>> START EXTRACT TO READ

History, they say, is written by the victors.
For just over a week, we still enjoy the title of defending T20 World Cup champions. Let us, therefore, while we still can, rewrite history.
Not, like Christopher Columbus and the Spaniards and all the self-serving colonial powers, with a view to whitewashing the past. No, our purpose is to endeavour to shape the future; there are more T20 World Cups to come.
To forestall any recurrence of the debacle that was, for Kieron Pollard’s theoretically talented T20 troops, the 2021 World Cup in the UAE and Oman.
So travel back in time with me to five years ago. The final of the 2016 T20 World Cup in Kolkata, India. We all know well—too well!—how it happened, how Carlos Brathwaite clouted four huge sixes off the first four balls of the final over. Let us focus instead on how it could have happened.
Because if it had turned out that way, Thursday would not have hurt so bad. Indeed, I want to argue, Thursday may not have happened at all.
Six balls are left. To win a second World Cup in three attempts, WI must get 19 runs off them. Thanks to Marlon Samuels, hero of the 2012 win and top scorer here today, WI have momentum on their side. But not much else.
At the start of the all-important final over, Samuels, on song, has failed to get on strike.
Fate has made Carlos Brathwaite the Caribbean side’s knight in shining armour.
But if you ask Ian Bishop, he will tell you that the not-quite-28-year-old, powerfully built greenhorn still has to make a name for himself.
The bearer of the England flag is Ben Stokes, a couple months shy of his 25th birthday. Nowadays, there is an Internet profile that says he is ‘expected to end up as one of the game’s greatest all-rounders of all time’, In 2016, he already enjoys a huge reputation as ‘the next Garry Sobers’.
Brathwaite throws the kitchen sink at Stokes’ first ball. And misses.
The stump mike in Eden Gardens picks up the collective groan in Bridgetown.

>> END EXTRACT TO READ
>> START GIVEN DATA

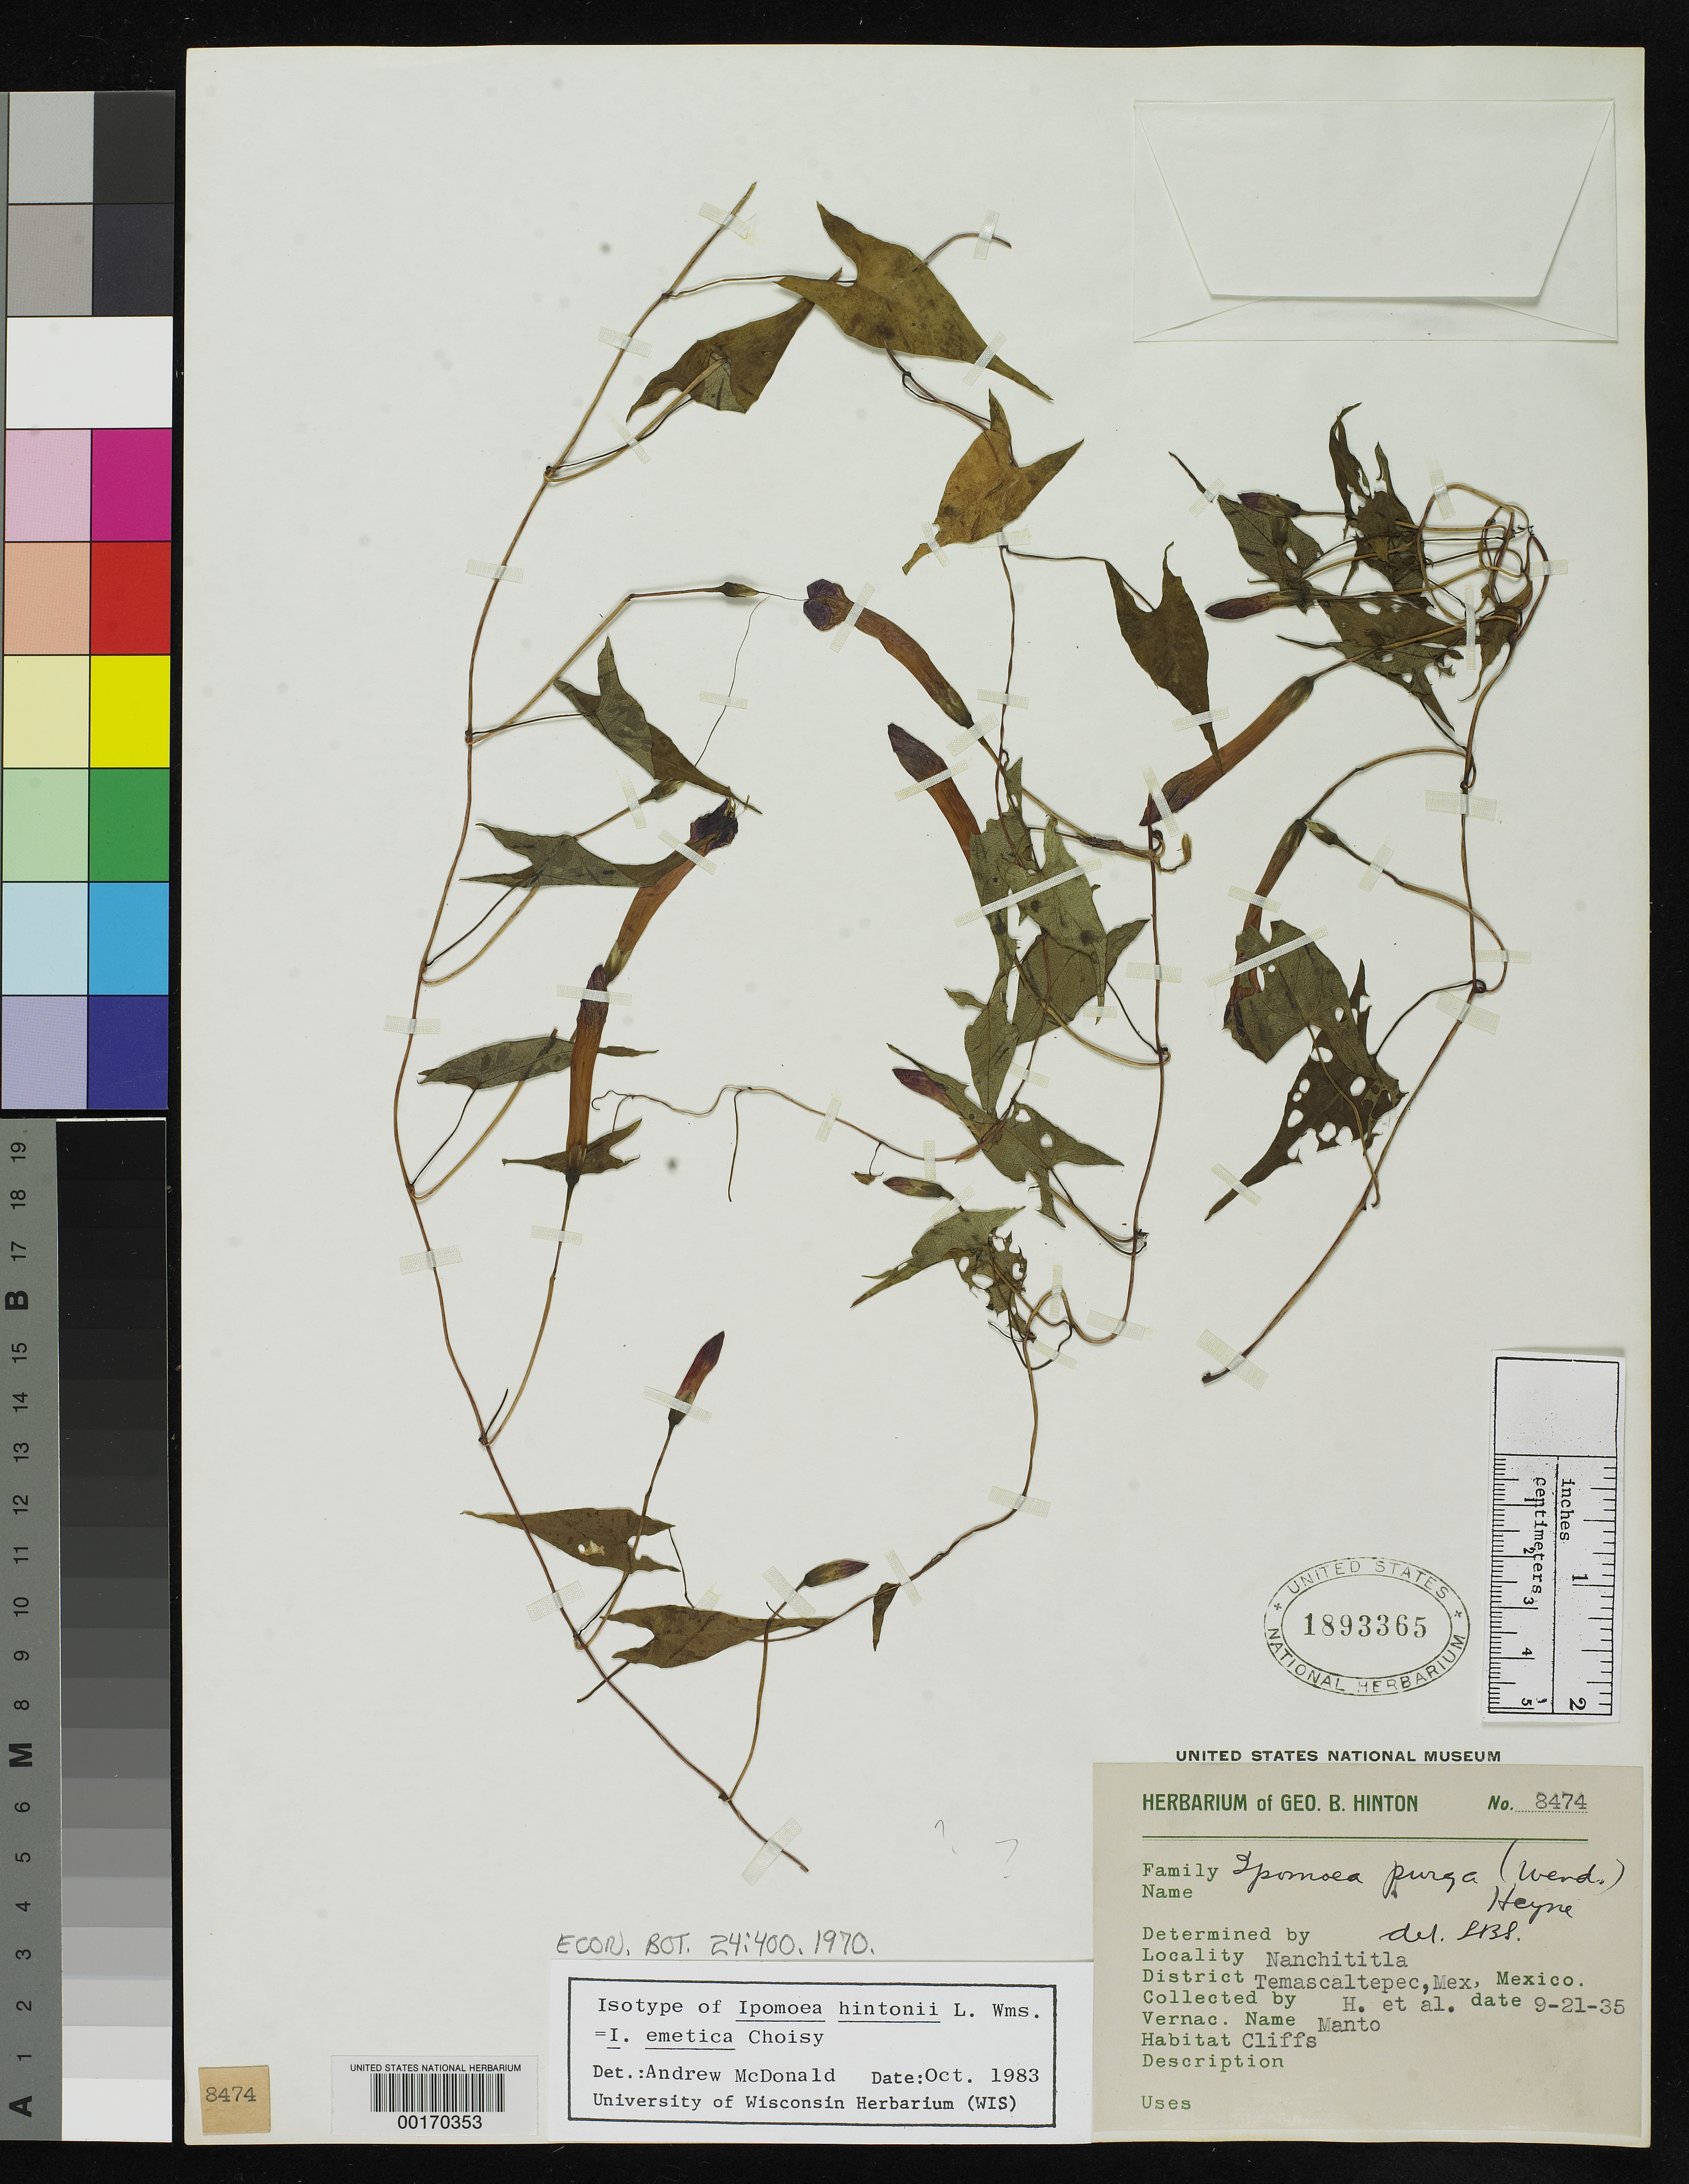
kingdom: Plantae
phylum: Tracheophyta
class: Magnoliopsida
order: Solanales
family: Convolvulaceae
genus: Ipomoea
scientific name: Ipomoea hintonii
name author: L.O. Williams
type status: Isotype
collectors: G. B. Hinton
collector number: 8474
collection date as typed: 21 Sep 1935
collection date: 1935-09-21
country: Mexico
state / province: México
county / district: Temascaltepec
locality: Nanchititla.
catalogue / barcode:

>> END GIVEN DATA

## DIRECTIVES:
a – Answer from the T20 World Cup column:
(i) In which city was the 2016 T20 World Cup final played?
(ii) How many runs did WI need off the final six balls?
(iii) Where was the 2021 World Cup held?
b – Extract a passage from the T20 World Cup column word for word. Begin at the words "So travel back" and stop after "in shining armour.".
Work from the T20 World Cup column alone.

## EXPECTED RESULTS:
a –
(i) Kolkata, India
(ii) 19 runs
(iii) The UAE and Oman

b –
So travel back in time with me to five years ago. The final of the 2016 T20 World Cup in Kolkata, India. We all know well—too well!—how it happened, how Carlos Brathwaite clouted four huge sixes off the first four balls of the final over. Let us focus instead on how it could have happened.
Because if it had turned out that way, Thursday would not have hurt so bad. Indeed, I want to argue, Thursday may not have happened at all.
Six balls are left. To win a second World Cup in three attempts, WI must get 19 runs off them. Thanks to Marlon Samuels, hero of the 2012 win and top scorer here today, WI have momentum on their side. But not much else.
At the start of the all-important final over, Samuels, on song, has failed to get on strike.
Fate has made Carlos Brathwaite the Caribbean side’s knight in shining armour.